§ WHAT IS EXPECTED: All records are to be printed exactly as they appear.

§ INFORMATION SHOWN:
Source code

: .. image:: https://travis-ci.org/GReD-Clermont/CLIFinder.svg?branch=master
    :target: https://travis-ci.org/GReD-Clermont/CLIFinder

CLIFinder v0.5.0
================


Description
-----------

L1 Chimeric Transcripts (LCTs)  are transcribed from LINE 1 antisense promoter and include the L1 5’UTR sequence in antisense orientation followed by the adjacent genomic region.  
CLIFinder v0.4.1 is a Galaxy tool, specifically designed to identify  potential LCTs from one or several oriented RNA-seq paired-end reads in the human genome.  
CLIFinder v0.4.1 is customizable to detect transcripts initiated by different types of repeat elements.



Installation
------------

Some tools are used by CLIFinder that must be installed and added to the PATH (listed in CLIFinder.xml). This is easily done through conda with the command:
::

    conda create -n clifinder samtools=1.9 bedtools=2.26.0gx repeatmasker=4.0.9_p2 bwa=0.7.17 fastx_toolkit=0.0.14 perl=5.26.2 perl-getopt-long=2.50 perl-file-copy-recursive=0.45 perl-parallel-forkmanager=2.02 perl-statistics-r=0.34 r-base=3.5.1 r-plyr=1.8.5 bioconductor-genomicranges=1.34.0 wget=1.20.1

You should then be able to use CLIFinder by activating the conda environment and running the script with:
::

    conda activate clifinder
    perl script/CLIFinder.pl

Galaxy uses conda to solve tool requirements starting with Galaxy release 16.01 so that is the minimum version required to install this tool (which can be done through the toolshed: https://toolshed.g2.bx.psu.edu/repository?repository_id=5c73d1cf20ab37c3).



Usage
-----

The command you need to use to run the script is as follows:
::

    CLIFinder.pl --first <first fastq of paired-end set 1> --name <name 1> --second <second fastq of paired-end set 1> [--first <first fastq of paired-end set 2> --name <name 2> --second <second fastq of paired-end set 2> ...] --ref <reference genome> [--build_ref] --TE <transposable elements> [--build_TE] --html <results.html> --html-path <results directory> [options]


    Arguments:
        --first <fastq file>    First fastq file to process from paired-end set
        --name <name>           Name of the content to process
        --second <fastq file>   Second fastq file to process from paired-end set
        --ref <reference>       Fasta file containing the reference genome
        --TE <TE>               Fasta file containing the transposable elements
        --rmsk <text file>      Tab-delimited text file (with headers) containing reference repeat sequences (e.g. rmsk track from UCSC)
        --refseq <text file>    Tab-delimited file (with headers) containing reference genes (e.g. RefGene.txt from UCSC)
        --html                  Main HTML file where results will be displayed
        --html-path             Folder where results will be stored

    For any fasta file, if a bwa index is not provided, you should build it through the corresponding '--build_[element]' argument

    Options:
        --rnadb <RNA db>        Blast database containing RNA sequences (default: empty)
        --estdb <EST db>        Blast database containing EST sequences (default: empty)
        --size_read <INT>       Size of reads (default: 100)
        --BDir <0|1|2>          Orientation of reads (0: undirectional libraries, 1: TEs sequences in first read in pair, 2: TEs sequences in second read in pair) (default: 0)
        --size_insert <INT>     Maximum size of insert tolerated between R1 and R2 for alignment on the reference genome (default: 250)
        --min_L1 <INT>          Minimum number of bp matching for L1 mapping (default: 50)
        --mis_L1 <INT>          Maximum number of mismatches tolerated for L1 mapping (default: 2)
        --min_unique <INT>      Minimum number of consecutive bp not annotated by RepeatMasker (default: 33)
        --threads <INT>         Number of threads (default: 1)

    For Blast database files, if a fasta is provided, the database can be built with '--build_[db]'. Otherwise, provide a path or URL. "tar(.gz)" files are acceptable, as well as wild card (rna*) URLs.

§ EXERCISE OUTPUT:
Source code

: .. image:: https://travis-ci.org/GReD-Clermont/CLIFinder.svg?branch=master
    :target: https://travis-ci.org/GReD-Clermont/CLIFinder

CLIFinder v0.5.0
================


Description
-----------

L1 Chimeric Transcripts (LCTs)  are transcribed from LINE 1 antisense promoter and include the L1 5’UTR sequence in antisense orientation followed by the adjacent genomic region.  
CLIFinder v0.4.1 is a Galaxy tool, specifically designed to identify  potential LCTs from one or several oriented RNA-seq paired-end reads in the human genome.  
CLIFinder v0.4.1 is customizable to detect transcripts initiated by different types of repeat elements.



Installation
------------

Some tools are used by CLIFinder that must be installed and added to the PATH (listed in CLIFinder.xml). This is easily done through conda with the command:
::

    conda create -n clifinder samtools=1.9 bedtools=2.26.0gx repeatmasker=4.0.9_p2 bwa=0.7.17 fastx_toolkit=0.0.14 perl=5.26.2 perl-getopt-long=2.50 perl-file-copy-recursive=0.45 perl-parallel-forkmanager=2.02 perl-statistics-r=0.34 r-base=3.5.1 r-plyr=1.8.5 bioconductor-genomicranges=1.34.0 wget=1.20.1

You should then be able to use CLIFinder by activating the conda environment and running the script with:
::

    conda activate clifinder
    perl script/CLIFinder.pl

Galaxy uses conda to solve tool requirements starting with Galaxy release 16.01 so that is the minimum version required to install this tool (which can be done through the toolshed: https://toolshed.g2.bx.psu.edu/repository?repository_id=5c73d1cf20ab37c3).



Usage
-----

The command you need to use to run the script is as follows:
::

    CLIFinder.pl --first <first fastq of paired-end set 1> --name <name 1> --second <second fastq of paired-end set 1> [--first <first fastq of paired-end set 2> --name <name 2> --second <second fastq of paired-end set 2> ...] --ref <reference genome> [--build_ref] --TE <transposable elements> [--build_TE] --html <results.html> --html-path <results directory> [options]


    Arguments:
        --first <fastq file>    First fastq file to process from paired-end set
        --name <name>           Name of the content to process
        --second <fastq file>   Second fastq file to process from paired-end set
        --ref <reference>       Fasta file containing the reference genome
        --TE <TE>               Fasta file containing the transposable elements
        --rmsk <text file>      Tab-delimited text file (with headers) containing reference repeat sequences (e.g. rmsk track from UCSC)
        --refseq <text file>    Tab-delimited file (with headers) containing reference genes (e.g. RefGene.txt from UCSC)
        --html                  Main HTML file where results will be displayed
        --html-path             Folder where results will be stored

    For any fasta file, if a bwa index is not provided, you should build it through the corresponding '--build_[element]' argument

    Options:
        --rnadb <RNA db>        Blast database containing RNA sequences (default: empty)
        --estdb <EST db>        Blast database containing EST sequences (default: empty)
        --size_read <INT>       Size of reads (default: 100)
        --BDir <0|1|2>          Orientation of reads (0: undirectional libraries, 1: TEs sequences in first read in pair, 2: TEs sequences in second read in pair) (default: 0)
        --size_insert <INT>     Maximum size of insert tolerated between R1 and R2 for alignment on the reference genome (default: 250)
        --min_L1 <INT>          Minimum number of bp matching for L1 mapping (default: 50)
        --mis_L1 <INT>          Maximum number of mismatches tolerated for L1 mapping (default: 2)
        --min_unique <INT>      Minimum number of consecutive bp not annotated by RepeatMasker (default: 33)
        --threads <INT>         Number of threads (default: 1)

    For Blast database files, if a fasta is provided, the database can be built with '--build_[db]'. Otherwise, provide a path or URL. "tar(.gz)" files are acceptable, as well as wild card (rna*) URLs.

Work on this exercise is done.